A good point on the clothing. It may bind if enough force were not applied, then again, if you set the tip into the target it would have to rip itself out somehow and in so doing, create a hell of a wound channel. I see this blade as an initial stabber during a slashing motion. In the slash movement, you can set the tip into the target first or use the curvature of the blade to slice with the tip following it.

I would likely attempt to catch the tip and lead it into the target. Very nasty wounds will be created thusly and it is how I see it used effectively.

The CQD review will be up in a few months Cliff. Initial impression is that it is a too large to carry clipped to the pocket for civilians in most instances, it is probably better served on the streets in the carry sheaths that come from the factory. I did have Mike Sastre make a duty belt kydex sheath for one a friend owns. That rig setup is the cats meow and if I were to carry this knife it would be with the same rig Mike made for the buddy of mine.

Hotrod: Glad you liked the review of the karambit. I have polished the blades sides with flitz, tried some fp-10 on it as well. It has smoothed out nicely but it will still not "pop" open as I wish.

I have an apprentice coming this week as well and hope that model may be a little easier to open. We'll see.

Brownie
 
Regarding the snagging, it would seem to only be a problem is the blade went into a material that it could not readily cut, such as a heavy zipper, or some really tough synthetic fabric. I don't think flesh and regular clothing would stop it much, could the blade go deep enough to hit bones?

The wounds are very bad though, I have a cut on the inside of my left forearm from a hawkbill, and it was basically an uneven tear. The edges of the wound could not go back together as they were too heavily damaged, so it bled a lot and took forever to heal.

Thanks for the additional info on the strikes.

-Cliff
 
Hi Cliff,

Good question about a zipper and other metals/materials that may get snagged, hadn't thought about that.

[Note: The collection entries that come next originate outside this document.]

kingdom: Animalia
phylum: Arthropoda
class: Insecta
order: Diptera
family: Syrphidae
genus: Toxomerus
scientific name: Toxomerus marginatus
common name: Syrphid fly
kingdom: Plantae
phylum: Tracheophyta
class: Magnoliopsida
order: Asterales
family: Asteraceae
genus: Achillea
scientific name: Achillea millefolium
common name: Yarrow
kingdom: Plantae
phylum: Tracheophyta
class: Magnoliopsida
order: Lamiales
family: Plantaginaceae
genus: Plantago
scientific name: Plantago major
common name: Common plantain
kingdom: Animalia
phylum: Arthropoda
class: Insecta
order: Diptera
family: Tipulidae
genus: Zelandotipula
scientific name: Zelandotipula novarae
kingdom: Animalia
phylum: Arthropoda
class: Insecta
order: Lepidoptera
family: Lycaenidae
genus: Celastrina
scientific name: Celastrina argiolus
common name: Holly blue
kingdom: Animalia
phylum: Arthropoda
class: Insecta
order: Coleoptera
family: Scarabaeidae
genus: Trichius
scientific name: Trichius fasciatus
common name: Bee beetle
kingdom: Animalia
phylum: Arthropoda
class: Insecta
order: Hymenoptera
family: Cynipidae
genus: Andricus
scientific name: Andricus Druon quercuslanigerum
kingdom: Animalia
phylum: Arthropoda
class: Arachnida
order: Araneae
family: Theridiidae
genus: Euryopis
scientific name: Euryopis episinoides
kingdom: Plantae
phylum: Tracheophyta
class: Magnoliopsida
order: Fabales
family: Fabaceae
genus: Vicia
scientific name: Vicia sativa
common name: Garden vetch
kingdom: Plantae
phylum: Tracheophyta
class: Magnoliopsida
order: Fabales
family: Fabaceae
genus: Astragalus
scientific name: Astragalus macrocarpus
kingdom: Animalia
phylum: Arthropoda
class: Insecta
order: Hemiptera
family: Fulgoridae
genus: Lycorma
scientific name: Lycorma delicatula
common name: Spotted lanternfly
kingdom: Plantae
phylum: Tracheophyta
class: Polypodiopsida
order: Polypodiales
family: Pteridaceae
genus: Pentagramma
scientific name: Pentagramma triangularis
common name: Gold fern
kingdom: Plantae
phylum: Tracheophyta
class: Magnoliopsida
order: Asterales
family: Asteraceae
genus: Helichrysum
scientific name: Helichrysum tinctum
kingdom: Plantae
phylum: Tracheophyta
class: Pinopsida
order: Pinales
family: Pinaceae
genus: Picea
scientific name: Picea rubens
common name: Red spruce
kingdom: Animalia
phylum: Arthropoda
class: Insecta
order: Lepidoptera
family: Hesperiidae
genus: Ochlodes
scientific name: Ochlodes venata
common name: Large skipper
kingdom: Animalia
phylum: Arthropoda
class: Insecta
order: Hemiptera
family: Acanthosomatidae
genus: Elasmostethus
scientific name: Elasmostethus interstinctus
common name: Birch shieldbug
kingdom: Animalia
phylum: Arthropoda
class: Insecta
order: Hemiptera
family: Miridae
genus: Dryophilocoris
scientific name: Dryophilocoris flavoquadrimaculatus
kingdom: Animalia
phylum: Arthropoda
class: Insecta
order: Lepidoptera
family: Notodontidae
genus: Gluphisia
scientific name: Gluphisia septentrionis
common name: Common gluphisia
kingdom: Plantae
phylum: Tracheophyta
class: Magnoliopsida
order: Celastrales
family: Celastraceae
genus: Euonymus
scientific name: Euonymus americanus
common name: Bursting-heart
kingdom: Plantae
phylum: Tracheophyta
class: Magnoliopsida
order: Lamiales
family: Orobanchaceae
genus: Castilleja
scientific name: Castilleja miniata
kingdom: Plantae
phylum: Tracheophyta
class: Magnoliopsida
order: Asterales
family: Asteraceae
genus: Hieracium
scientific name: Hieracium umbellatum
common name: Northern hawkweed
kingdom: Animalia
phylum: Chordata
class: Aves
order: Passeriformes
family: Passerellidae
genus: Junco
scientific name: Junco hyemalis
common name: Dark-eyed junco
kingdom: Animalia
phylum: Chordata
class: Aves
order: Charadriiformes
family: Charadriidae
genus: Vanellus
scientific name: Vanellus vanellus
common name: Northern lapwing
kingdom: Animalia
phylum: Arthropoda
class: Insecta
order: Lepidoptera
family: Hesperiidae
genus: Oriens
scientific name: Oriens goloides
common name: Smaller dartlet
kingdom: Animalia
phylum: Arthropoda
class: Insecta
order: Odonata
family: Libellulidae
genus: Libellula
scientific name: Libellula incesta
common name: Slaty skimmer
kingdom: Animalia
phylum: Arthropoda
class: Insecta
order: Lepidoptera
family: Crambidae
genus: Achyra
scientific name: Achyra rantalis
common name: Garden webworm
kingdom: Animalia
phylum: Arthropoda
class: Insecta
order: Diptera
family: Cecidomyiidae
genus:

I would tend to just redirect the blade and keep moving which I'm prone to do [ keep the blade moving all the time ] anyway.

Trying to envision a slash which coonnects to the left side of the perp chest/abdomen. Coming from a right handed attack, it catches the zipper and snags. Turn the blade edge down, continue along the zipper and out at the bottom [ creating another zipper ], or retract enough to redirect to another strike, but I tend to leave the blade on the body as much as possible in defensive play.

The blade would get into the ribs without much effort. May not touch bone on a big heavy guy with a big gut though. I'm about average for my age and I thoroughly believe that if used against me most every bone could be gotten to with the exception of the upper legs, buttocks.

You are right, in the hanging cardboard cutting test it ripped nasty slices and really didn't want to roll off the cardboard like other knifes. There was an ease with which the point stayed in the target and I had to either stop and retract the blade from the material or bend the wrist enough to release the tip from the target.

I didn't post this in the report as I had forgotten at the time I wrote it and this has refreshed my memory here a little, but, once the tip is imbedded into the target, pulling the knife towards you and out of the target produced an extra cuttting surface of about 1/2 to 3/4 of an inch.

Most impressive indeed. As reported it is not something I want coming after me, it will create some major nasties for the recipient and triage/fixing after the event will tend to be longer dueto the wounds this type of blade produces.